Buddy Miller wanders into music career 
By Joel Bernstein, September 1997
Even when Miller had one of his songs covered by one of country music's biggest selling acts, it was still through no real effort on his part - a remarkable occurrence considering many people in Nashville work so hard to place their songs with hit artists.
Now, with the release of "Poison Love," Miller's second album recreating country music past, he has become a major figure in country's underground.
Growing up in the Sixties near Dayton, Ohio, Miller loved many kinds of music, including punk and psychedelia, but it was country and bluegrass that he pursued professionally.
While he cites Elvis as his earliest major influence, Miller says the real magic moment in his musical life came when he first heard a duet by Porter Wagoner and Dolly Parton. "I really knew my fate was sealed," he says of that event, "I really love the two part stuff. Any kind of duet."
Miller has literally wandered America in his musical pursuit. He left Ohio when he answered an ad in Rolling Stone or The Village Voice - he can't remember for sure - and joined a band based around Woodstock, N.Y.
In the early seventies, he moved to Austin. There he found a musical partner and eventually wife in Julie Miller. He later lived in New York City, Seattle, San Francisco and Los Angeles, before settling in Nashville.
In the 70s, Miller had a band in Austin called Partners In Crime, which included Julie and future folk-rock star Shawn Colvin. They came to New York to play at The Lone Star Cafe at the height of the Urban Cowboy craze. Miller liked it.
"It looked like there was a lot going on there. I was young enough to think that I could make country records in New York." So his group, now called The Buddy Miller Band, took a bite of the Big Apple. The most enduring result was his meeting and forming a professional partnership with Jim Lauderdale, who later relocated to California.

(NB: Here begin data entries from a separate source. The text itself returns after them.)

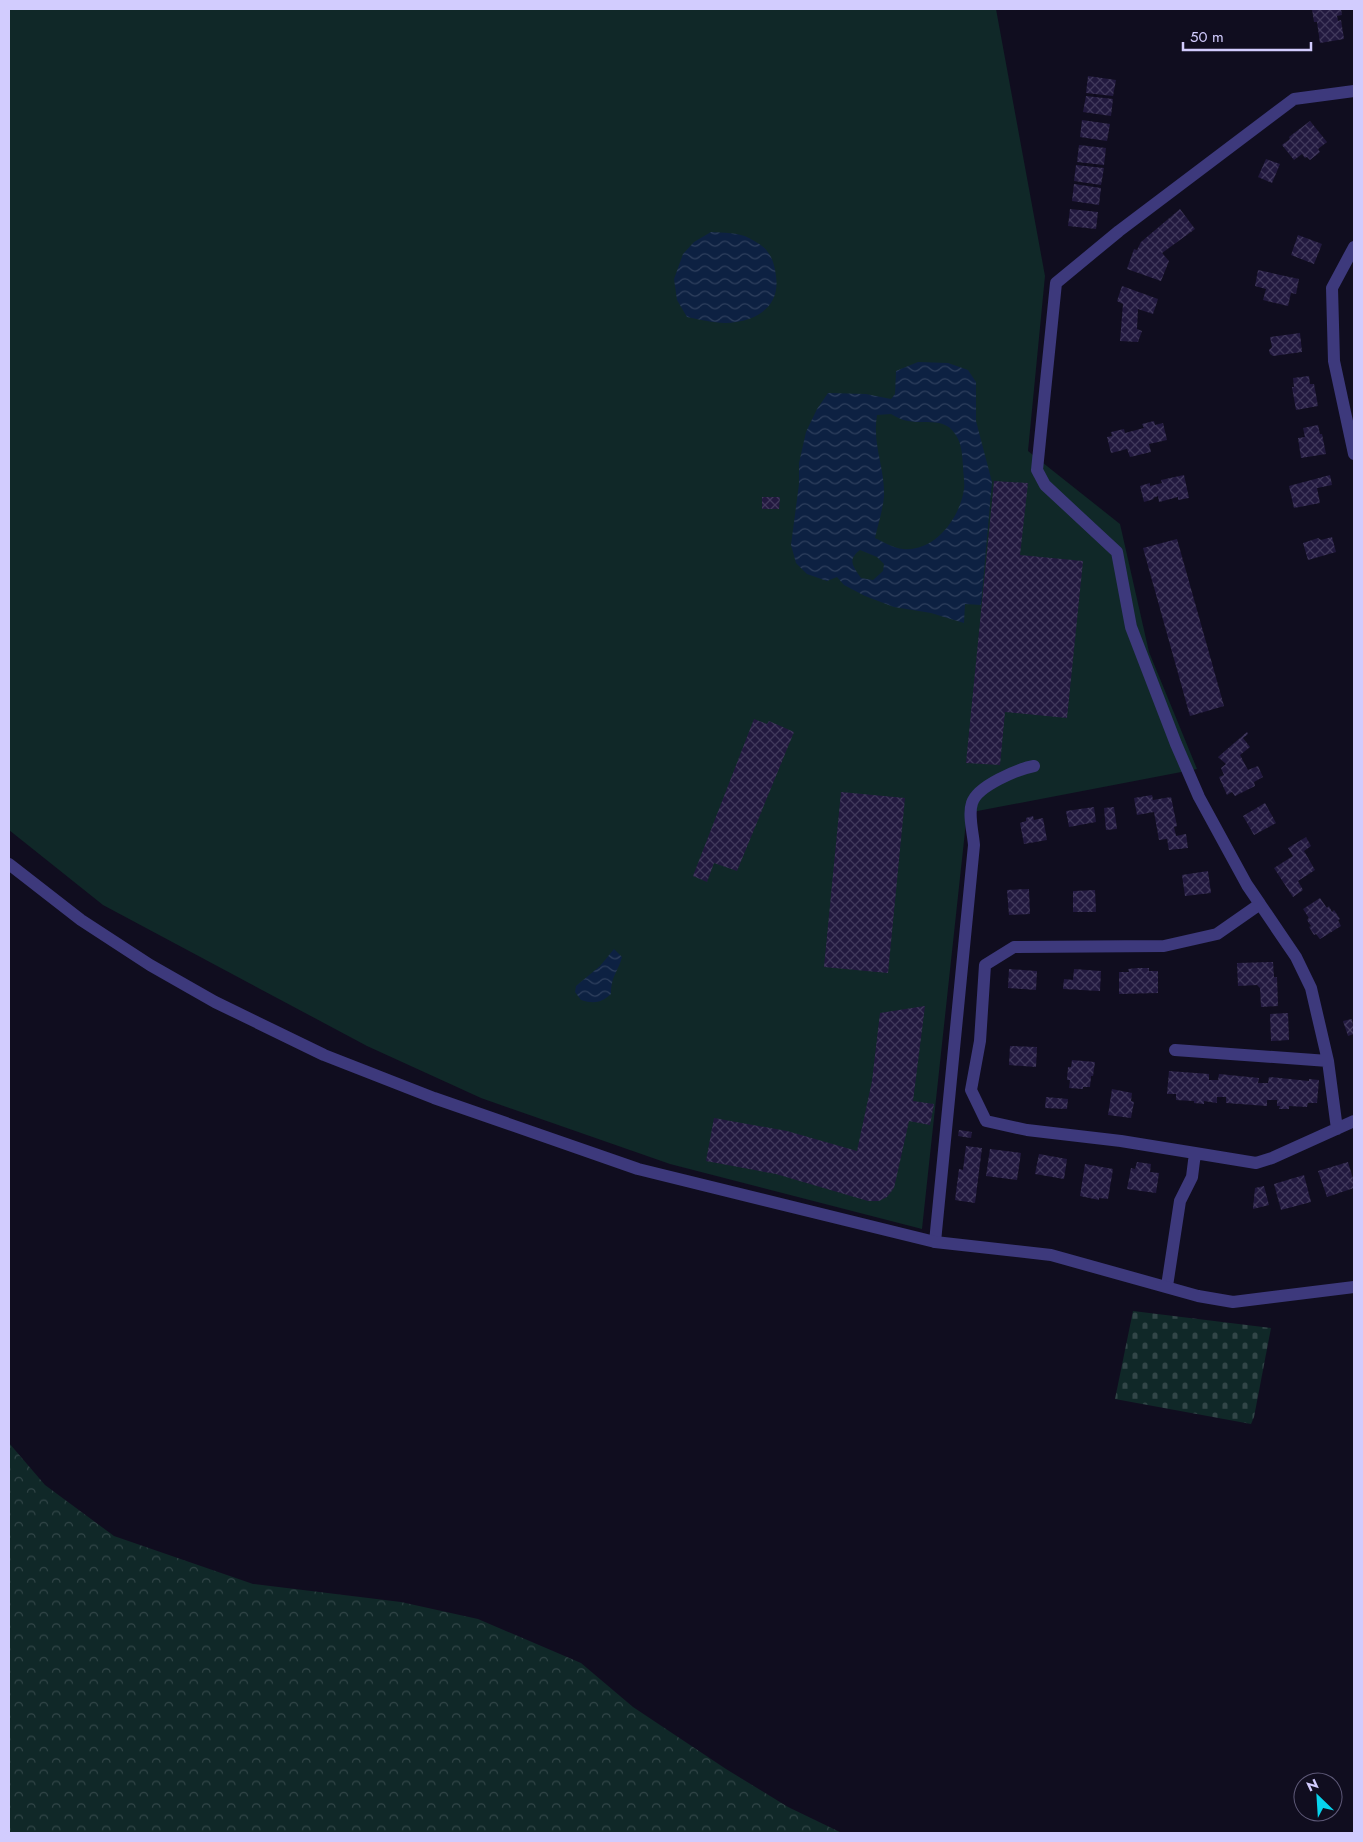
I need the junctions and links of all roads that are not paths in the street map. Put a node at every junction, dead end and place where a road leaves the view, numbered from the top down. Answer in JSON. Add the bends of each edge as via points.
{"nodes":[{"id":1,"x":1354,"y":91,"type":"edge"},
{"id":2,"x":1354,"y":247,"type":"edge"},
{"id":3,"x":1348,"y":395,"type":"edge"},
{"id":4,"x":1354,"y":454,"type":"edge"},
{"id":5,"x":1034,"y":766,"type":"dead end"},
{"id":6,"x":9,"y":864,"type":"edge"},
{"id":7,"x":1260,"y":904,"type":"junction"},
{"id":8,"x":1175,"y":1050,"type":"dead end"},
{"id":9,"x":1328,"y":1061,"type":"junction"},
{"id":10,"x":1354,"y":1120,"type":"edge"},
{"id":11,"x":1337,"y":1129,"type":"junction"},
{"id":12,"x":1195,"y":1153,"type":"junction"},
{"id":13,"x":935,"y":1242,"type":"junction"},
{"id":14,"x":1168,"y":1286,"type":"junction"},
{"id":15,"x":1354,"y":1287,"type":"edge"}],
"edges":[{"from":1,"to":7,"type":"street","via":[[1294,99],[1119,231],[1056,283],[1037,470],[1045,485],[1117,552],[1131,627],[1176,744],[1199,797]]},
{"from":2,"to":3,"type":"street","via":[[1332,288],[1334,361]]},
{"from":3,"to":4,"type":"street"},
{"from":5,"to":13,"type":"street","via":[[1020,769],[983,789],[972,802],[974,845]]},
{"from":6,"to":13,"type":"street","via":[[80,920],[150,964],[215,1002],[324,1055],[434,1098],[638,1169]]},
{"from":7,"to":9,"type":"street","via":[[1308,979]]},
{"from":7,"to":12,"type":"street","via":[[1218,934],[1164,946],[1014,947],[985,965],[980,1040],[971,1090],[986,1120],[1027,1130]]},
{"from":8,"to":9,"type":"street"},
{"from":9,"to":11,"type":"street"},
{"from":10,"to":11,"type":"street"},
{"from":11,"to":12,"type":"street","via":[[1256,1163]]},
{"from":12,"to":14,"type":"street","via":[[1192,1177],[1180,1202]]},
{"from":13,"to":14,"type":"street","via":[[1051,1255]]},
{"from":14,"to":15,"type":"street","via":[[1198,1296],[1233,1302]]}]}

Fast forward to the late Eighties. The L.A. alternative country scene has started to explode, and has been immortalized on the brilliant "A Town South of Bakersfield" series. California based Hightone Records, originally a blues label, was branching into country. They decided to put out a sampler featuring their own artists and some new acts as well.

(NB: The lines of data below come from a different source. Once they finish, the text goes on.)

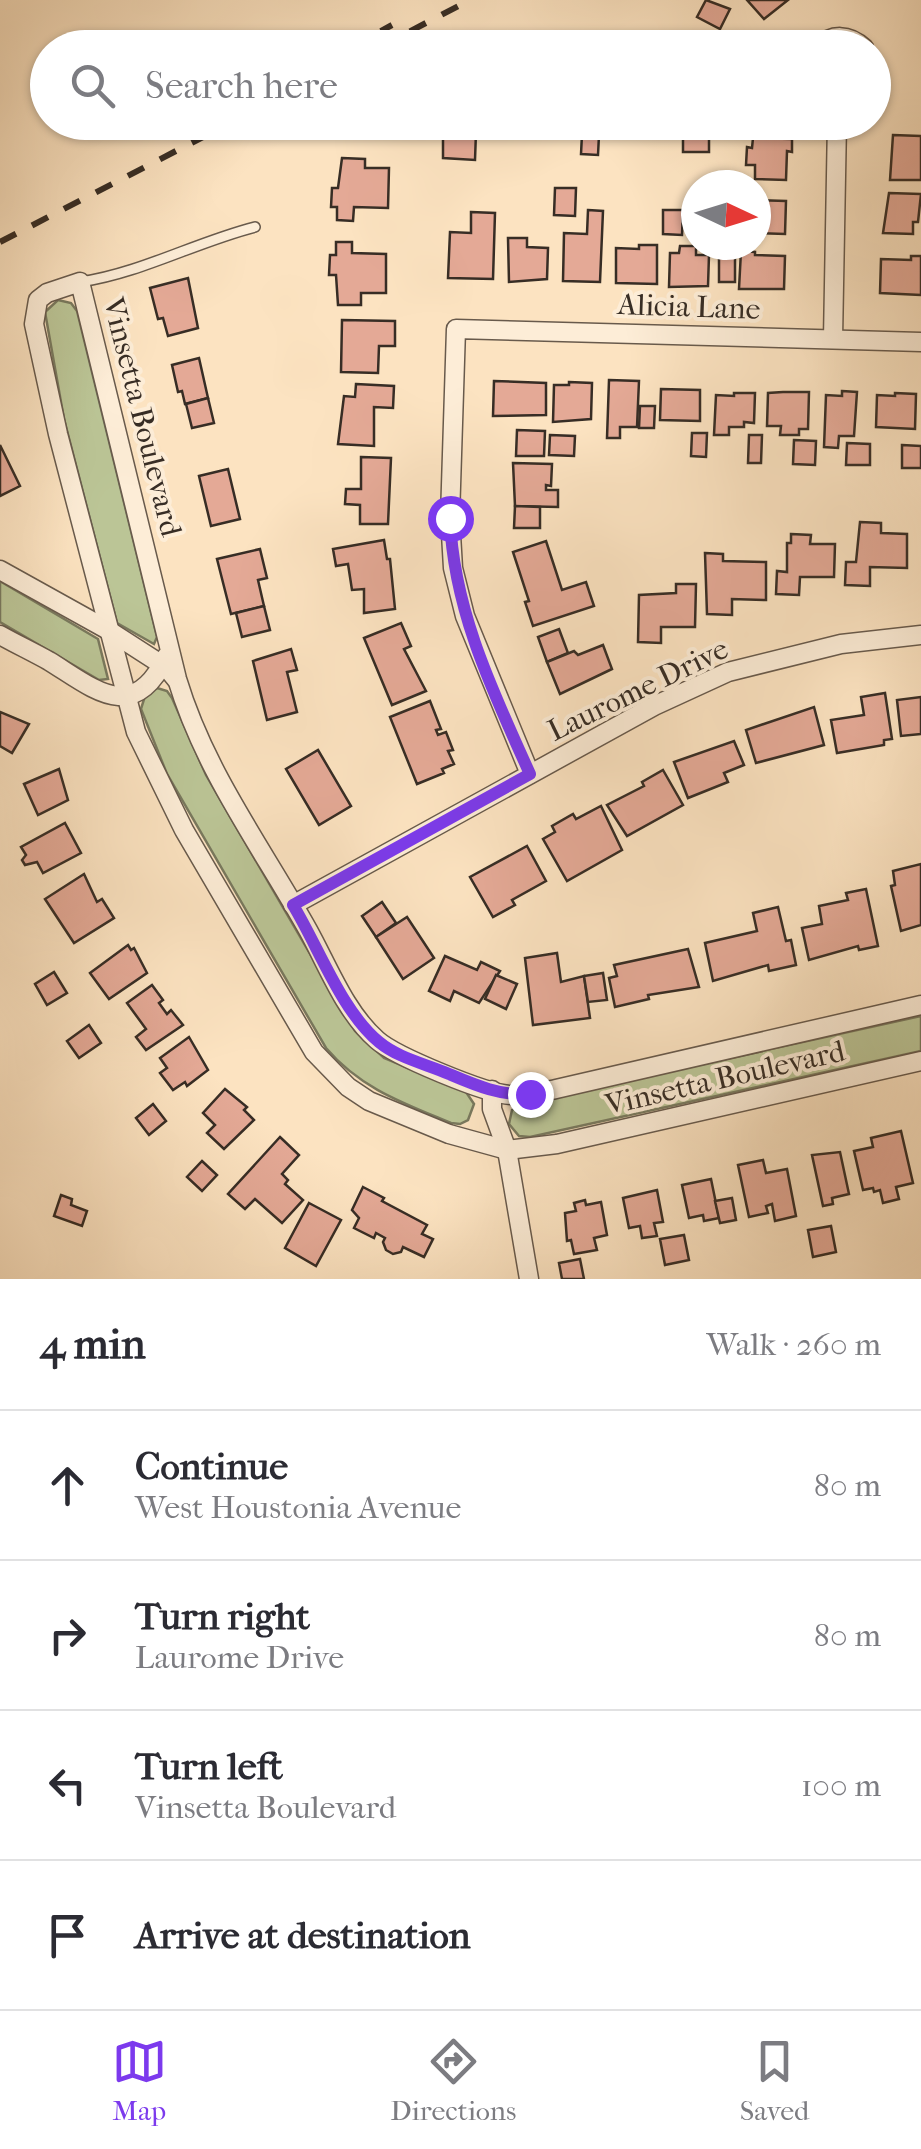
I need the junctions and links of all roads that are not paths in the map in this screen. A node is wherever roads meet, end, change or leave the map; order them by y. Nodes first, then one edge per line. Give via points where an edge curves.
1 (837, 140) edge
2 (256, 227) dead end
3 (80, 282) junction
4 (833, 339) junction
5 (921, 342) edge
6 (0, 570) edge
7 (108, 630) junction
8 (0, 635) edge
9 (921, 635) edge
10 (166, 657) junction
11 (124, 695) junction
12 (530, 774) junction
13 (293, 905) junction
14 (921, 1005) edge
15 (921, 1062) edge
16 (492, 1090) junction
17 (507, 1150) junction
18 (529, 1279) edge

1 - 4 street
2 - 3 lane
3 - 7 street, Vinsetta Boulevard via 38,300 34,324
3 - 10 street, Vinsetta Boulevard
4 - 5 street, Alicia Lane
4 - 12 street, Alicia Lane via 456,329 453,568 471,632
6 - 7 street
7 - 10 street
7 - 11 street, Vinsetta Boulevard
8 - 11 street via 98,694
9 - 12 street, Laurome Drive via 841,644 728,672
10 - 11 street via 144,685
10 - 13 street, Vinsetta Boulevard via 210,766
11 - 17 street, Vinsetta Boulevard via 176,815 314,1052 348,1087 382,1108
12 - 13 street, Laurome Drive
13 - 16 street, Vinsetta Boulevard via 356,1015 379,1042
14 - 16 street, Vinsetta Boulevard via 530,1094
15 - 17 street, Vinsetta Boulevard
16 - 17 street
17 - 18 street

Lauderdale was asked to be on it, but he had just signed with Epic (a deal which saw nothing ever released) and was unavailable. He recommended his accompanist, Buddy Miller.
Miller didn't even have any songs ready, but he finished up a couple he'd been working on. When the album, appropriately titled "Points West: New Horizons in Country Music," it included Miller singing his own songs, the made-for-George-Jones "The Garage Sale" and "Feels Like I'm Fallin' In Love."

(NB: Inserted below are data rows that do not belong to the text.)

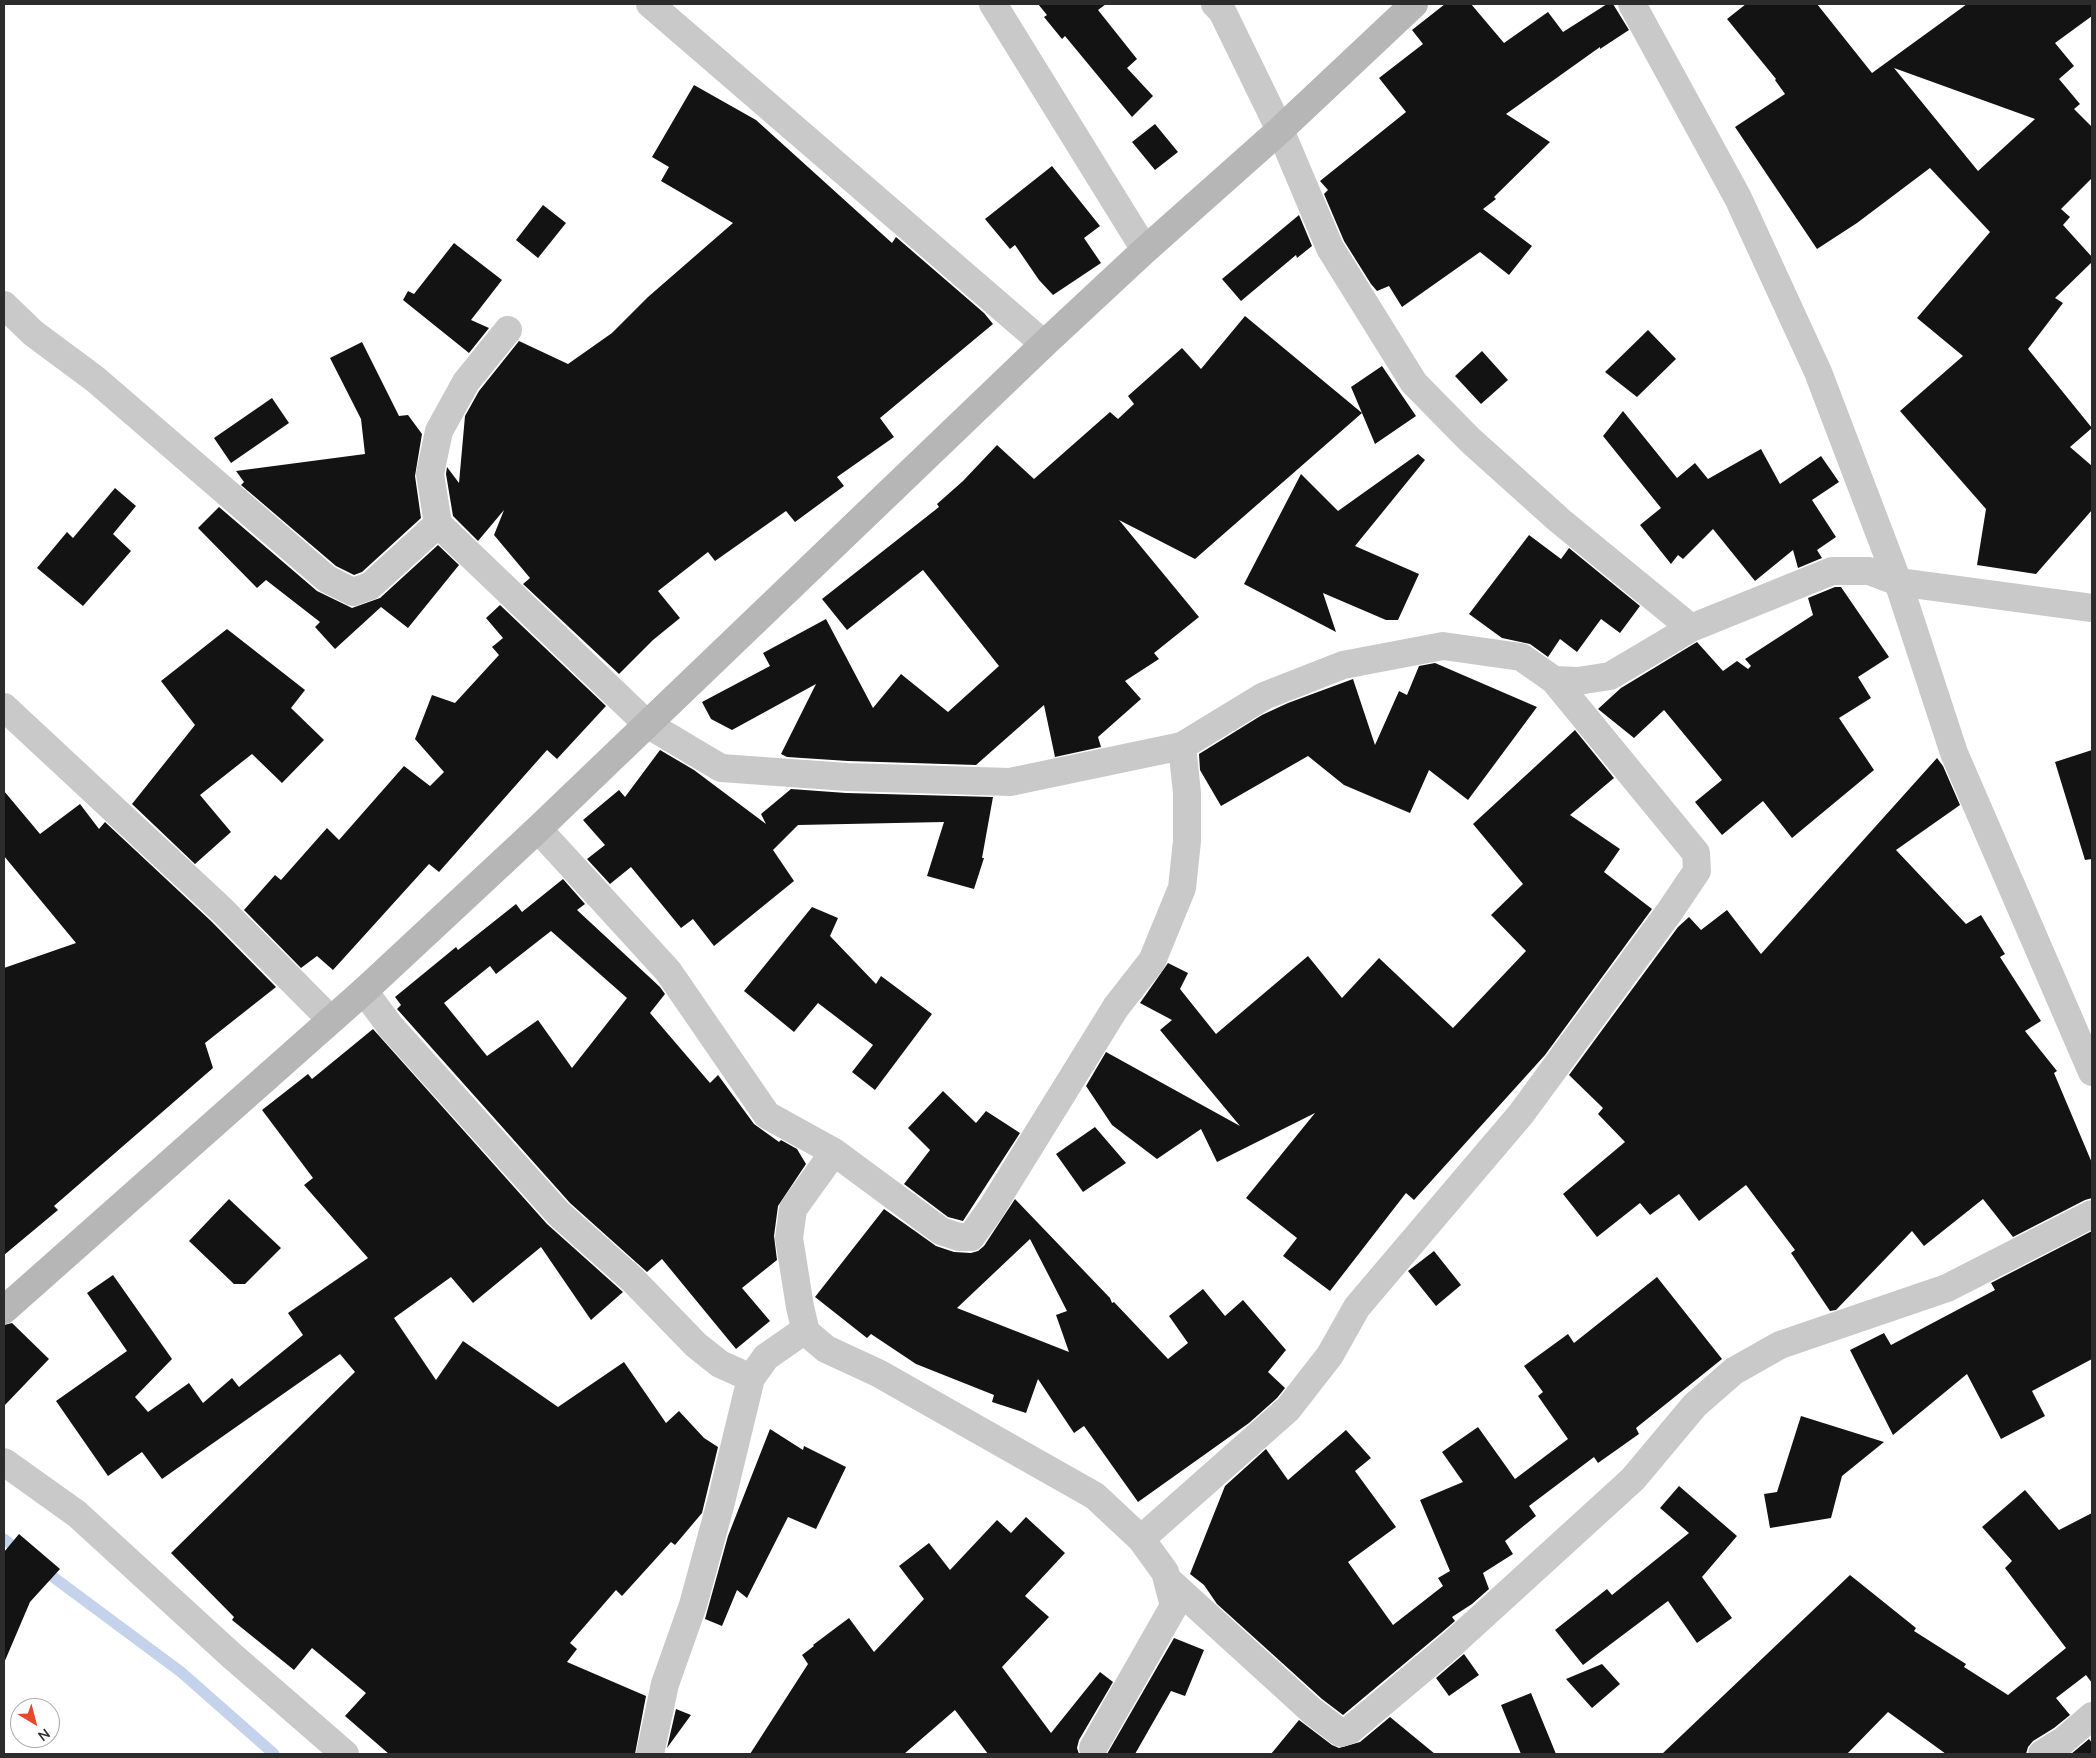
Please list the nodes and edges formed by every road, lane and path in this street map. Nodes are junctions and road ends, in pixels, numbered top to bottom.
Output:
1 (650, 4) edge
2 (993, 4) edge
3 (1215, 4) edge
4 (1414, 4) edge
5 (1632, 4) edge
6 (1280, 130) junction
7 (1145, 250) junction
8 (4, 305) edge
9 (508, 330) dead end
10 (1044, 344) junction
11 (438, 524) junction
12 (1898, 582) junction
13 (2092, 608) edge
14 (1691, 628) junction
15 (1554, 680) junction
16 (4, 707) edge
17 (647, 724) junction
18 (1182, 746) junction
19 (538, 829) junction
20 (364, 991) junction
21 (331, 1020) junction
22 (2092, 1072) edge
23 (834, 1152) junction
24 (2092, 1214) edge
25 (4, 1310) edge
26 (806, 1332) junction
27 (751, 1378) junction
28 (4, 1462) edge
29 (1141, 1539) junction
30 (1167, 1580) junction
31 (2092, 1716) edge
32 (1093, 1748) dead end
33 (345, 1754) edge
34 (650, 1754) edge
35 (2042, 1754) edge

1 - 10 street
2 - 7 street
3 - 6 street
4 - 6 street
5 - 12 street
6 - 7 street
6 - 14 street
7 - 10 street
8 - 11 street
9 - 11 street
10 - 17 street
11 - 17 street
12 - 13 street
12 - 14 street
12 - 22 street
14 - 15 street
15 - 18 street
15 - 29 street
16 - 21 street
17 - 18 street
17 - 19 street
18 - 23 street
19 - 20 street
19 - 23 street
20 - 21 street
20 - 27 street
21 - 25 street
23 - 26 street
24 - 30 street
26 - 27 street
26 - 29 street
27 - 34 street
28 - 33 street
29 - 30 street
30 - 32 street
31 - 35 street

And that seemed to be that. Miller eventually decided it was too expensive to live in Los Angeles. "Our little house rented for $1,600 a month. We could be buying a place in Nashville and be paying less money."
But four years after the release of "Points West," Hightone called. "I had just moved to Nashville. I wasn't trying to get a record deal. I didn't even have any songs finished," Miller says.
One thing that made Miller attractive to a label was his home studio. Assembled almost piece-by-piece, the little bit of equipment in Miller's living room is not state-of-the-art. But it does let him cut an album on a small budget. It also gives Miller's music the kind of low-fi sound that spawned the musical term "garage band."
The rough edge to Miller's albums may frighten Top Forty fans, but for some people it's a heavenly antidote to the polished smoothness of most new albums. "We cut it live in the living room and leave it alone," is how Miller describes the process. "I want to leave it sounding raw."
Once Miller's first album, "Your Love And Other Lies," was released, good things started happening. Mainstream country producer Don Cook heard the album and had Brooks & Dunn cut "My Love Will Follow You," giving Miller a financial windfall and industry credibility as a songwriter.
The album also helped him get a job with Emmylou Harris. He and Julie serve as the opening act and then Buddy works as her lead guitarist. He will fill the same role with Steve Earle for a month after Emmylou's European tour ends.
And Miller's songs, which sound like they had to have been written in the fifties or sixties, will likely be in more demand. Yet, he retains the same low-key approach to making music. "I'm just glad to be able to make a record. I wouldn't have finished this batch of songs otherwise."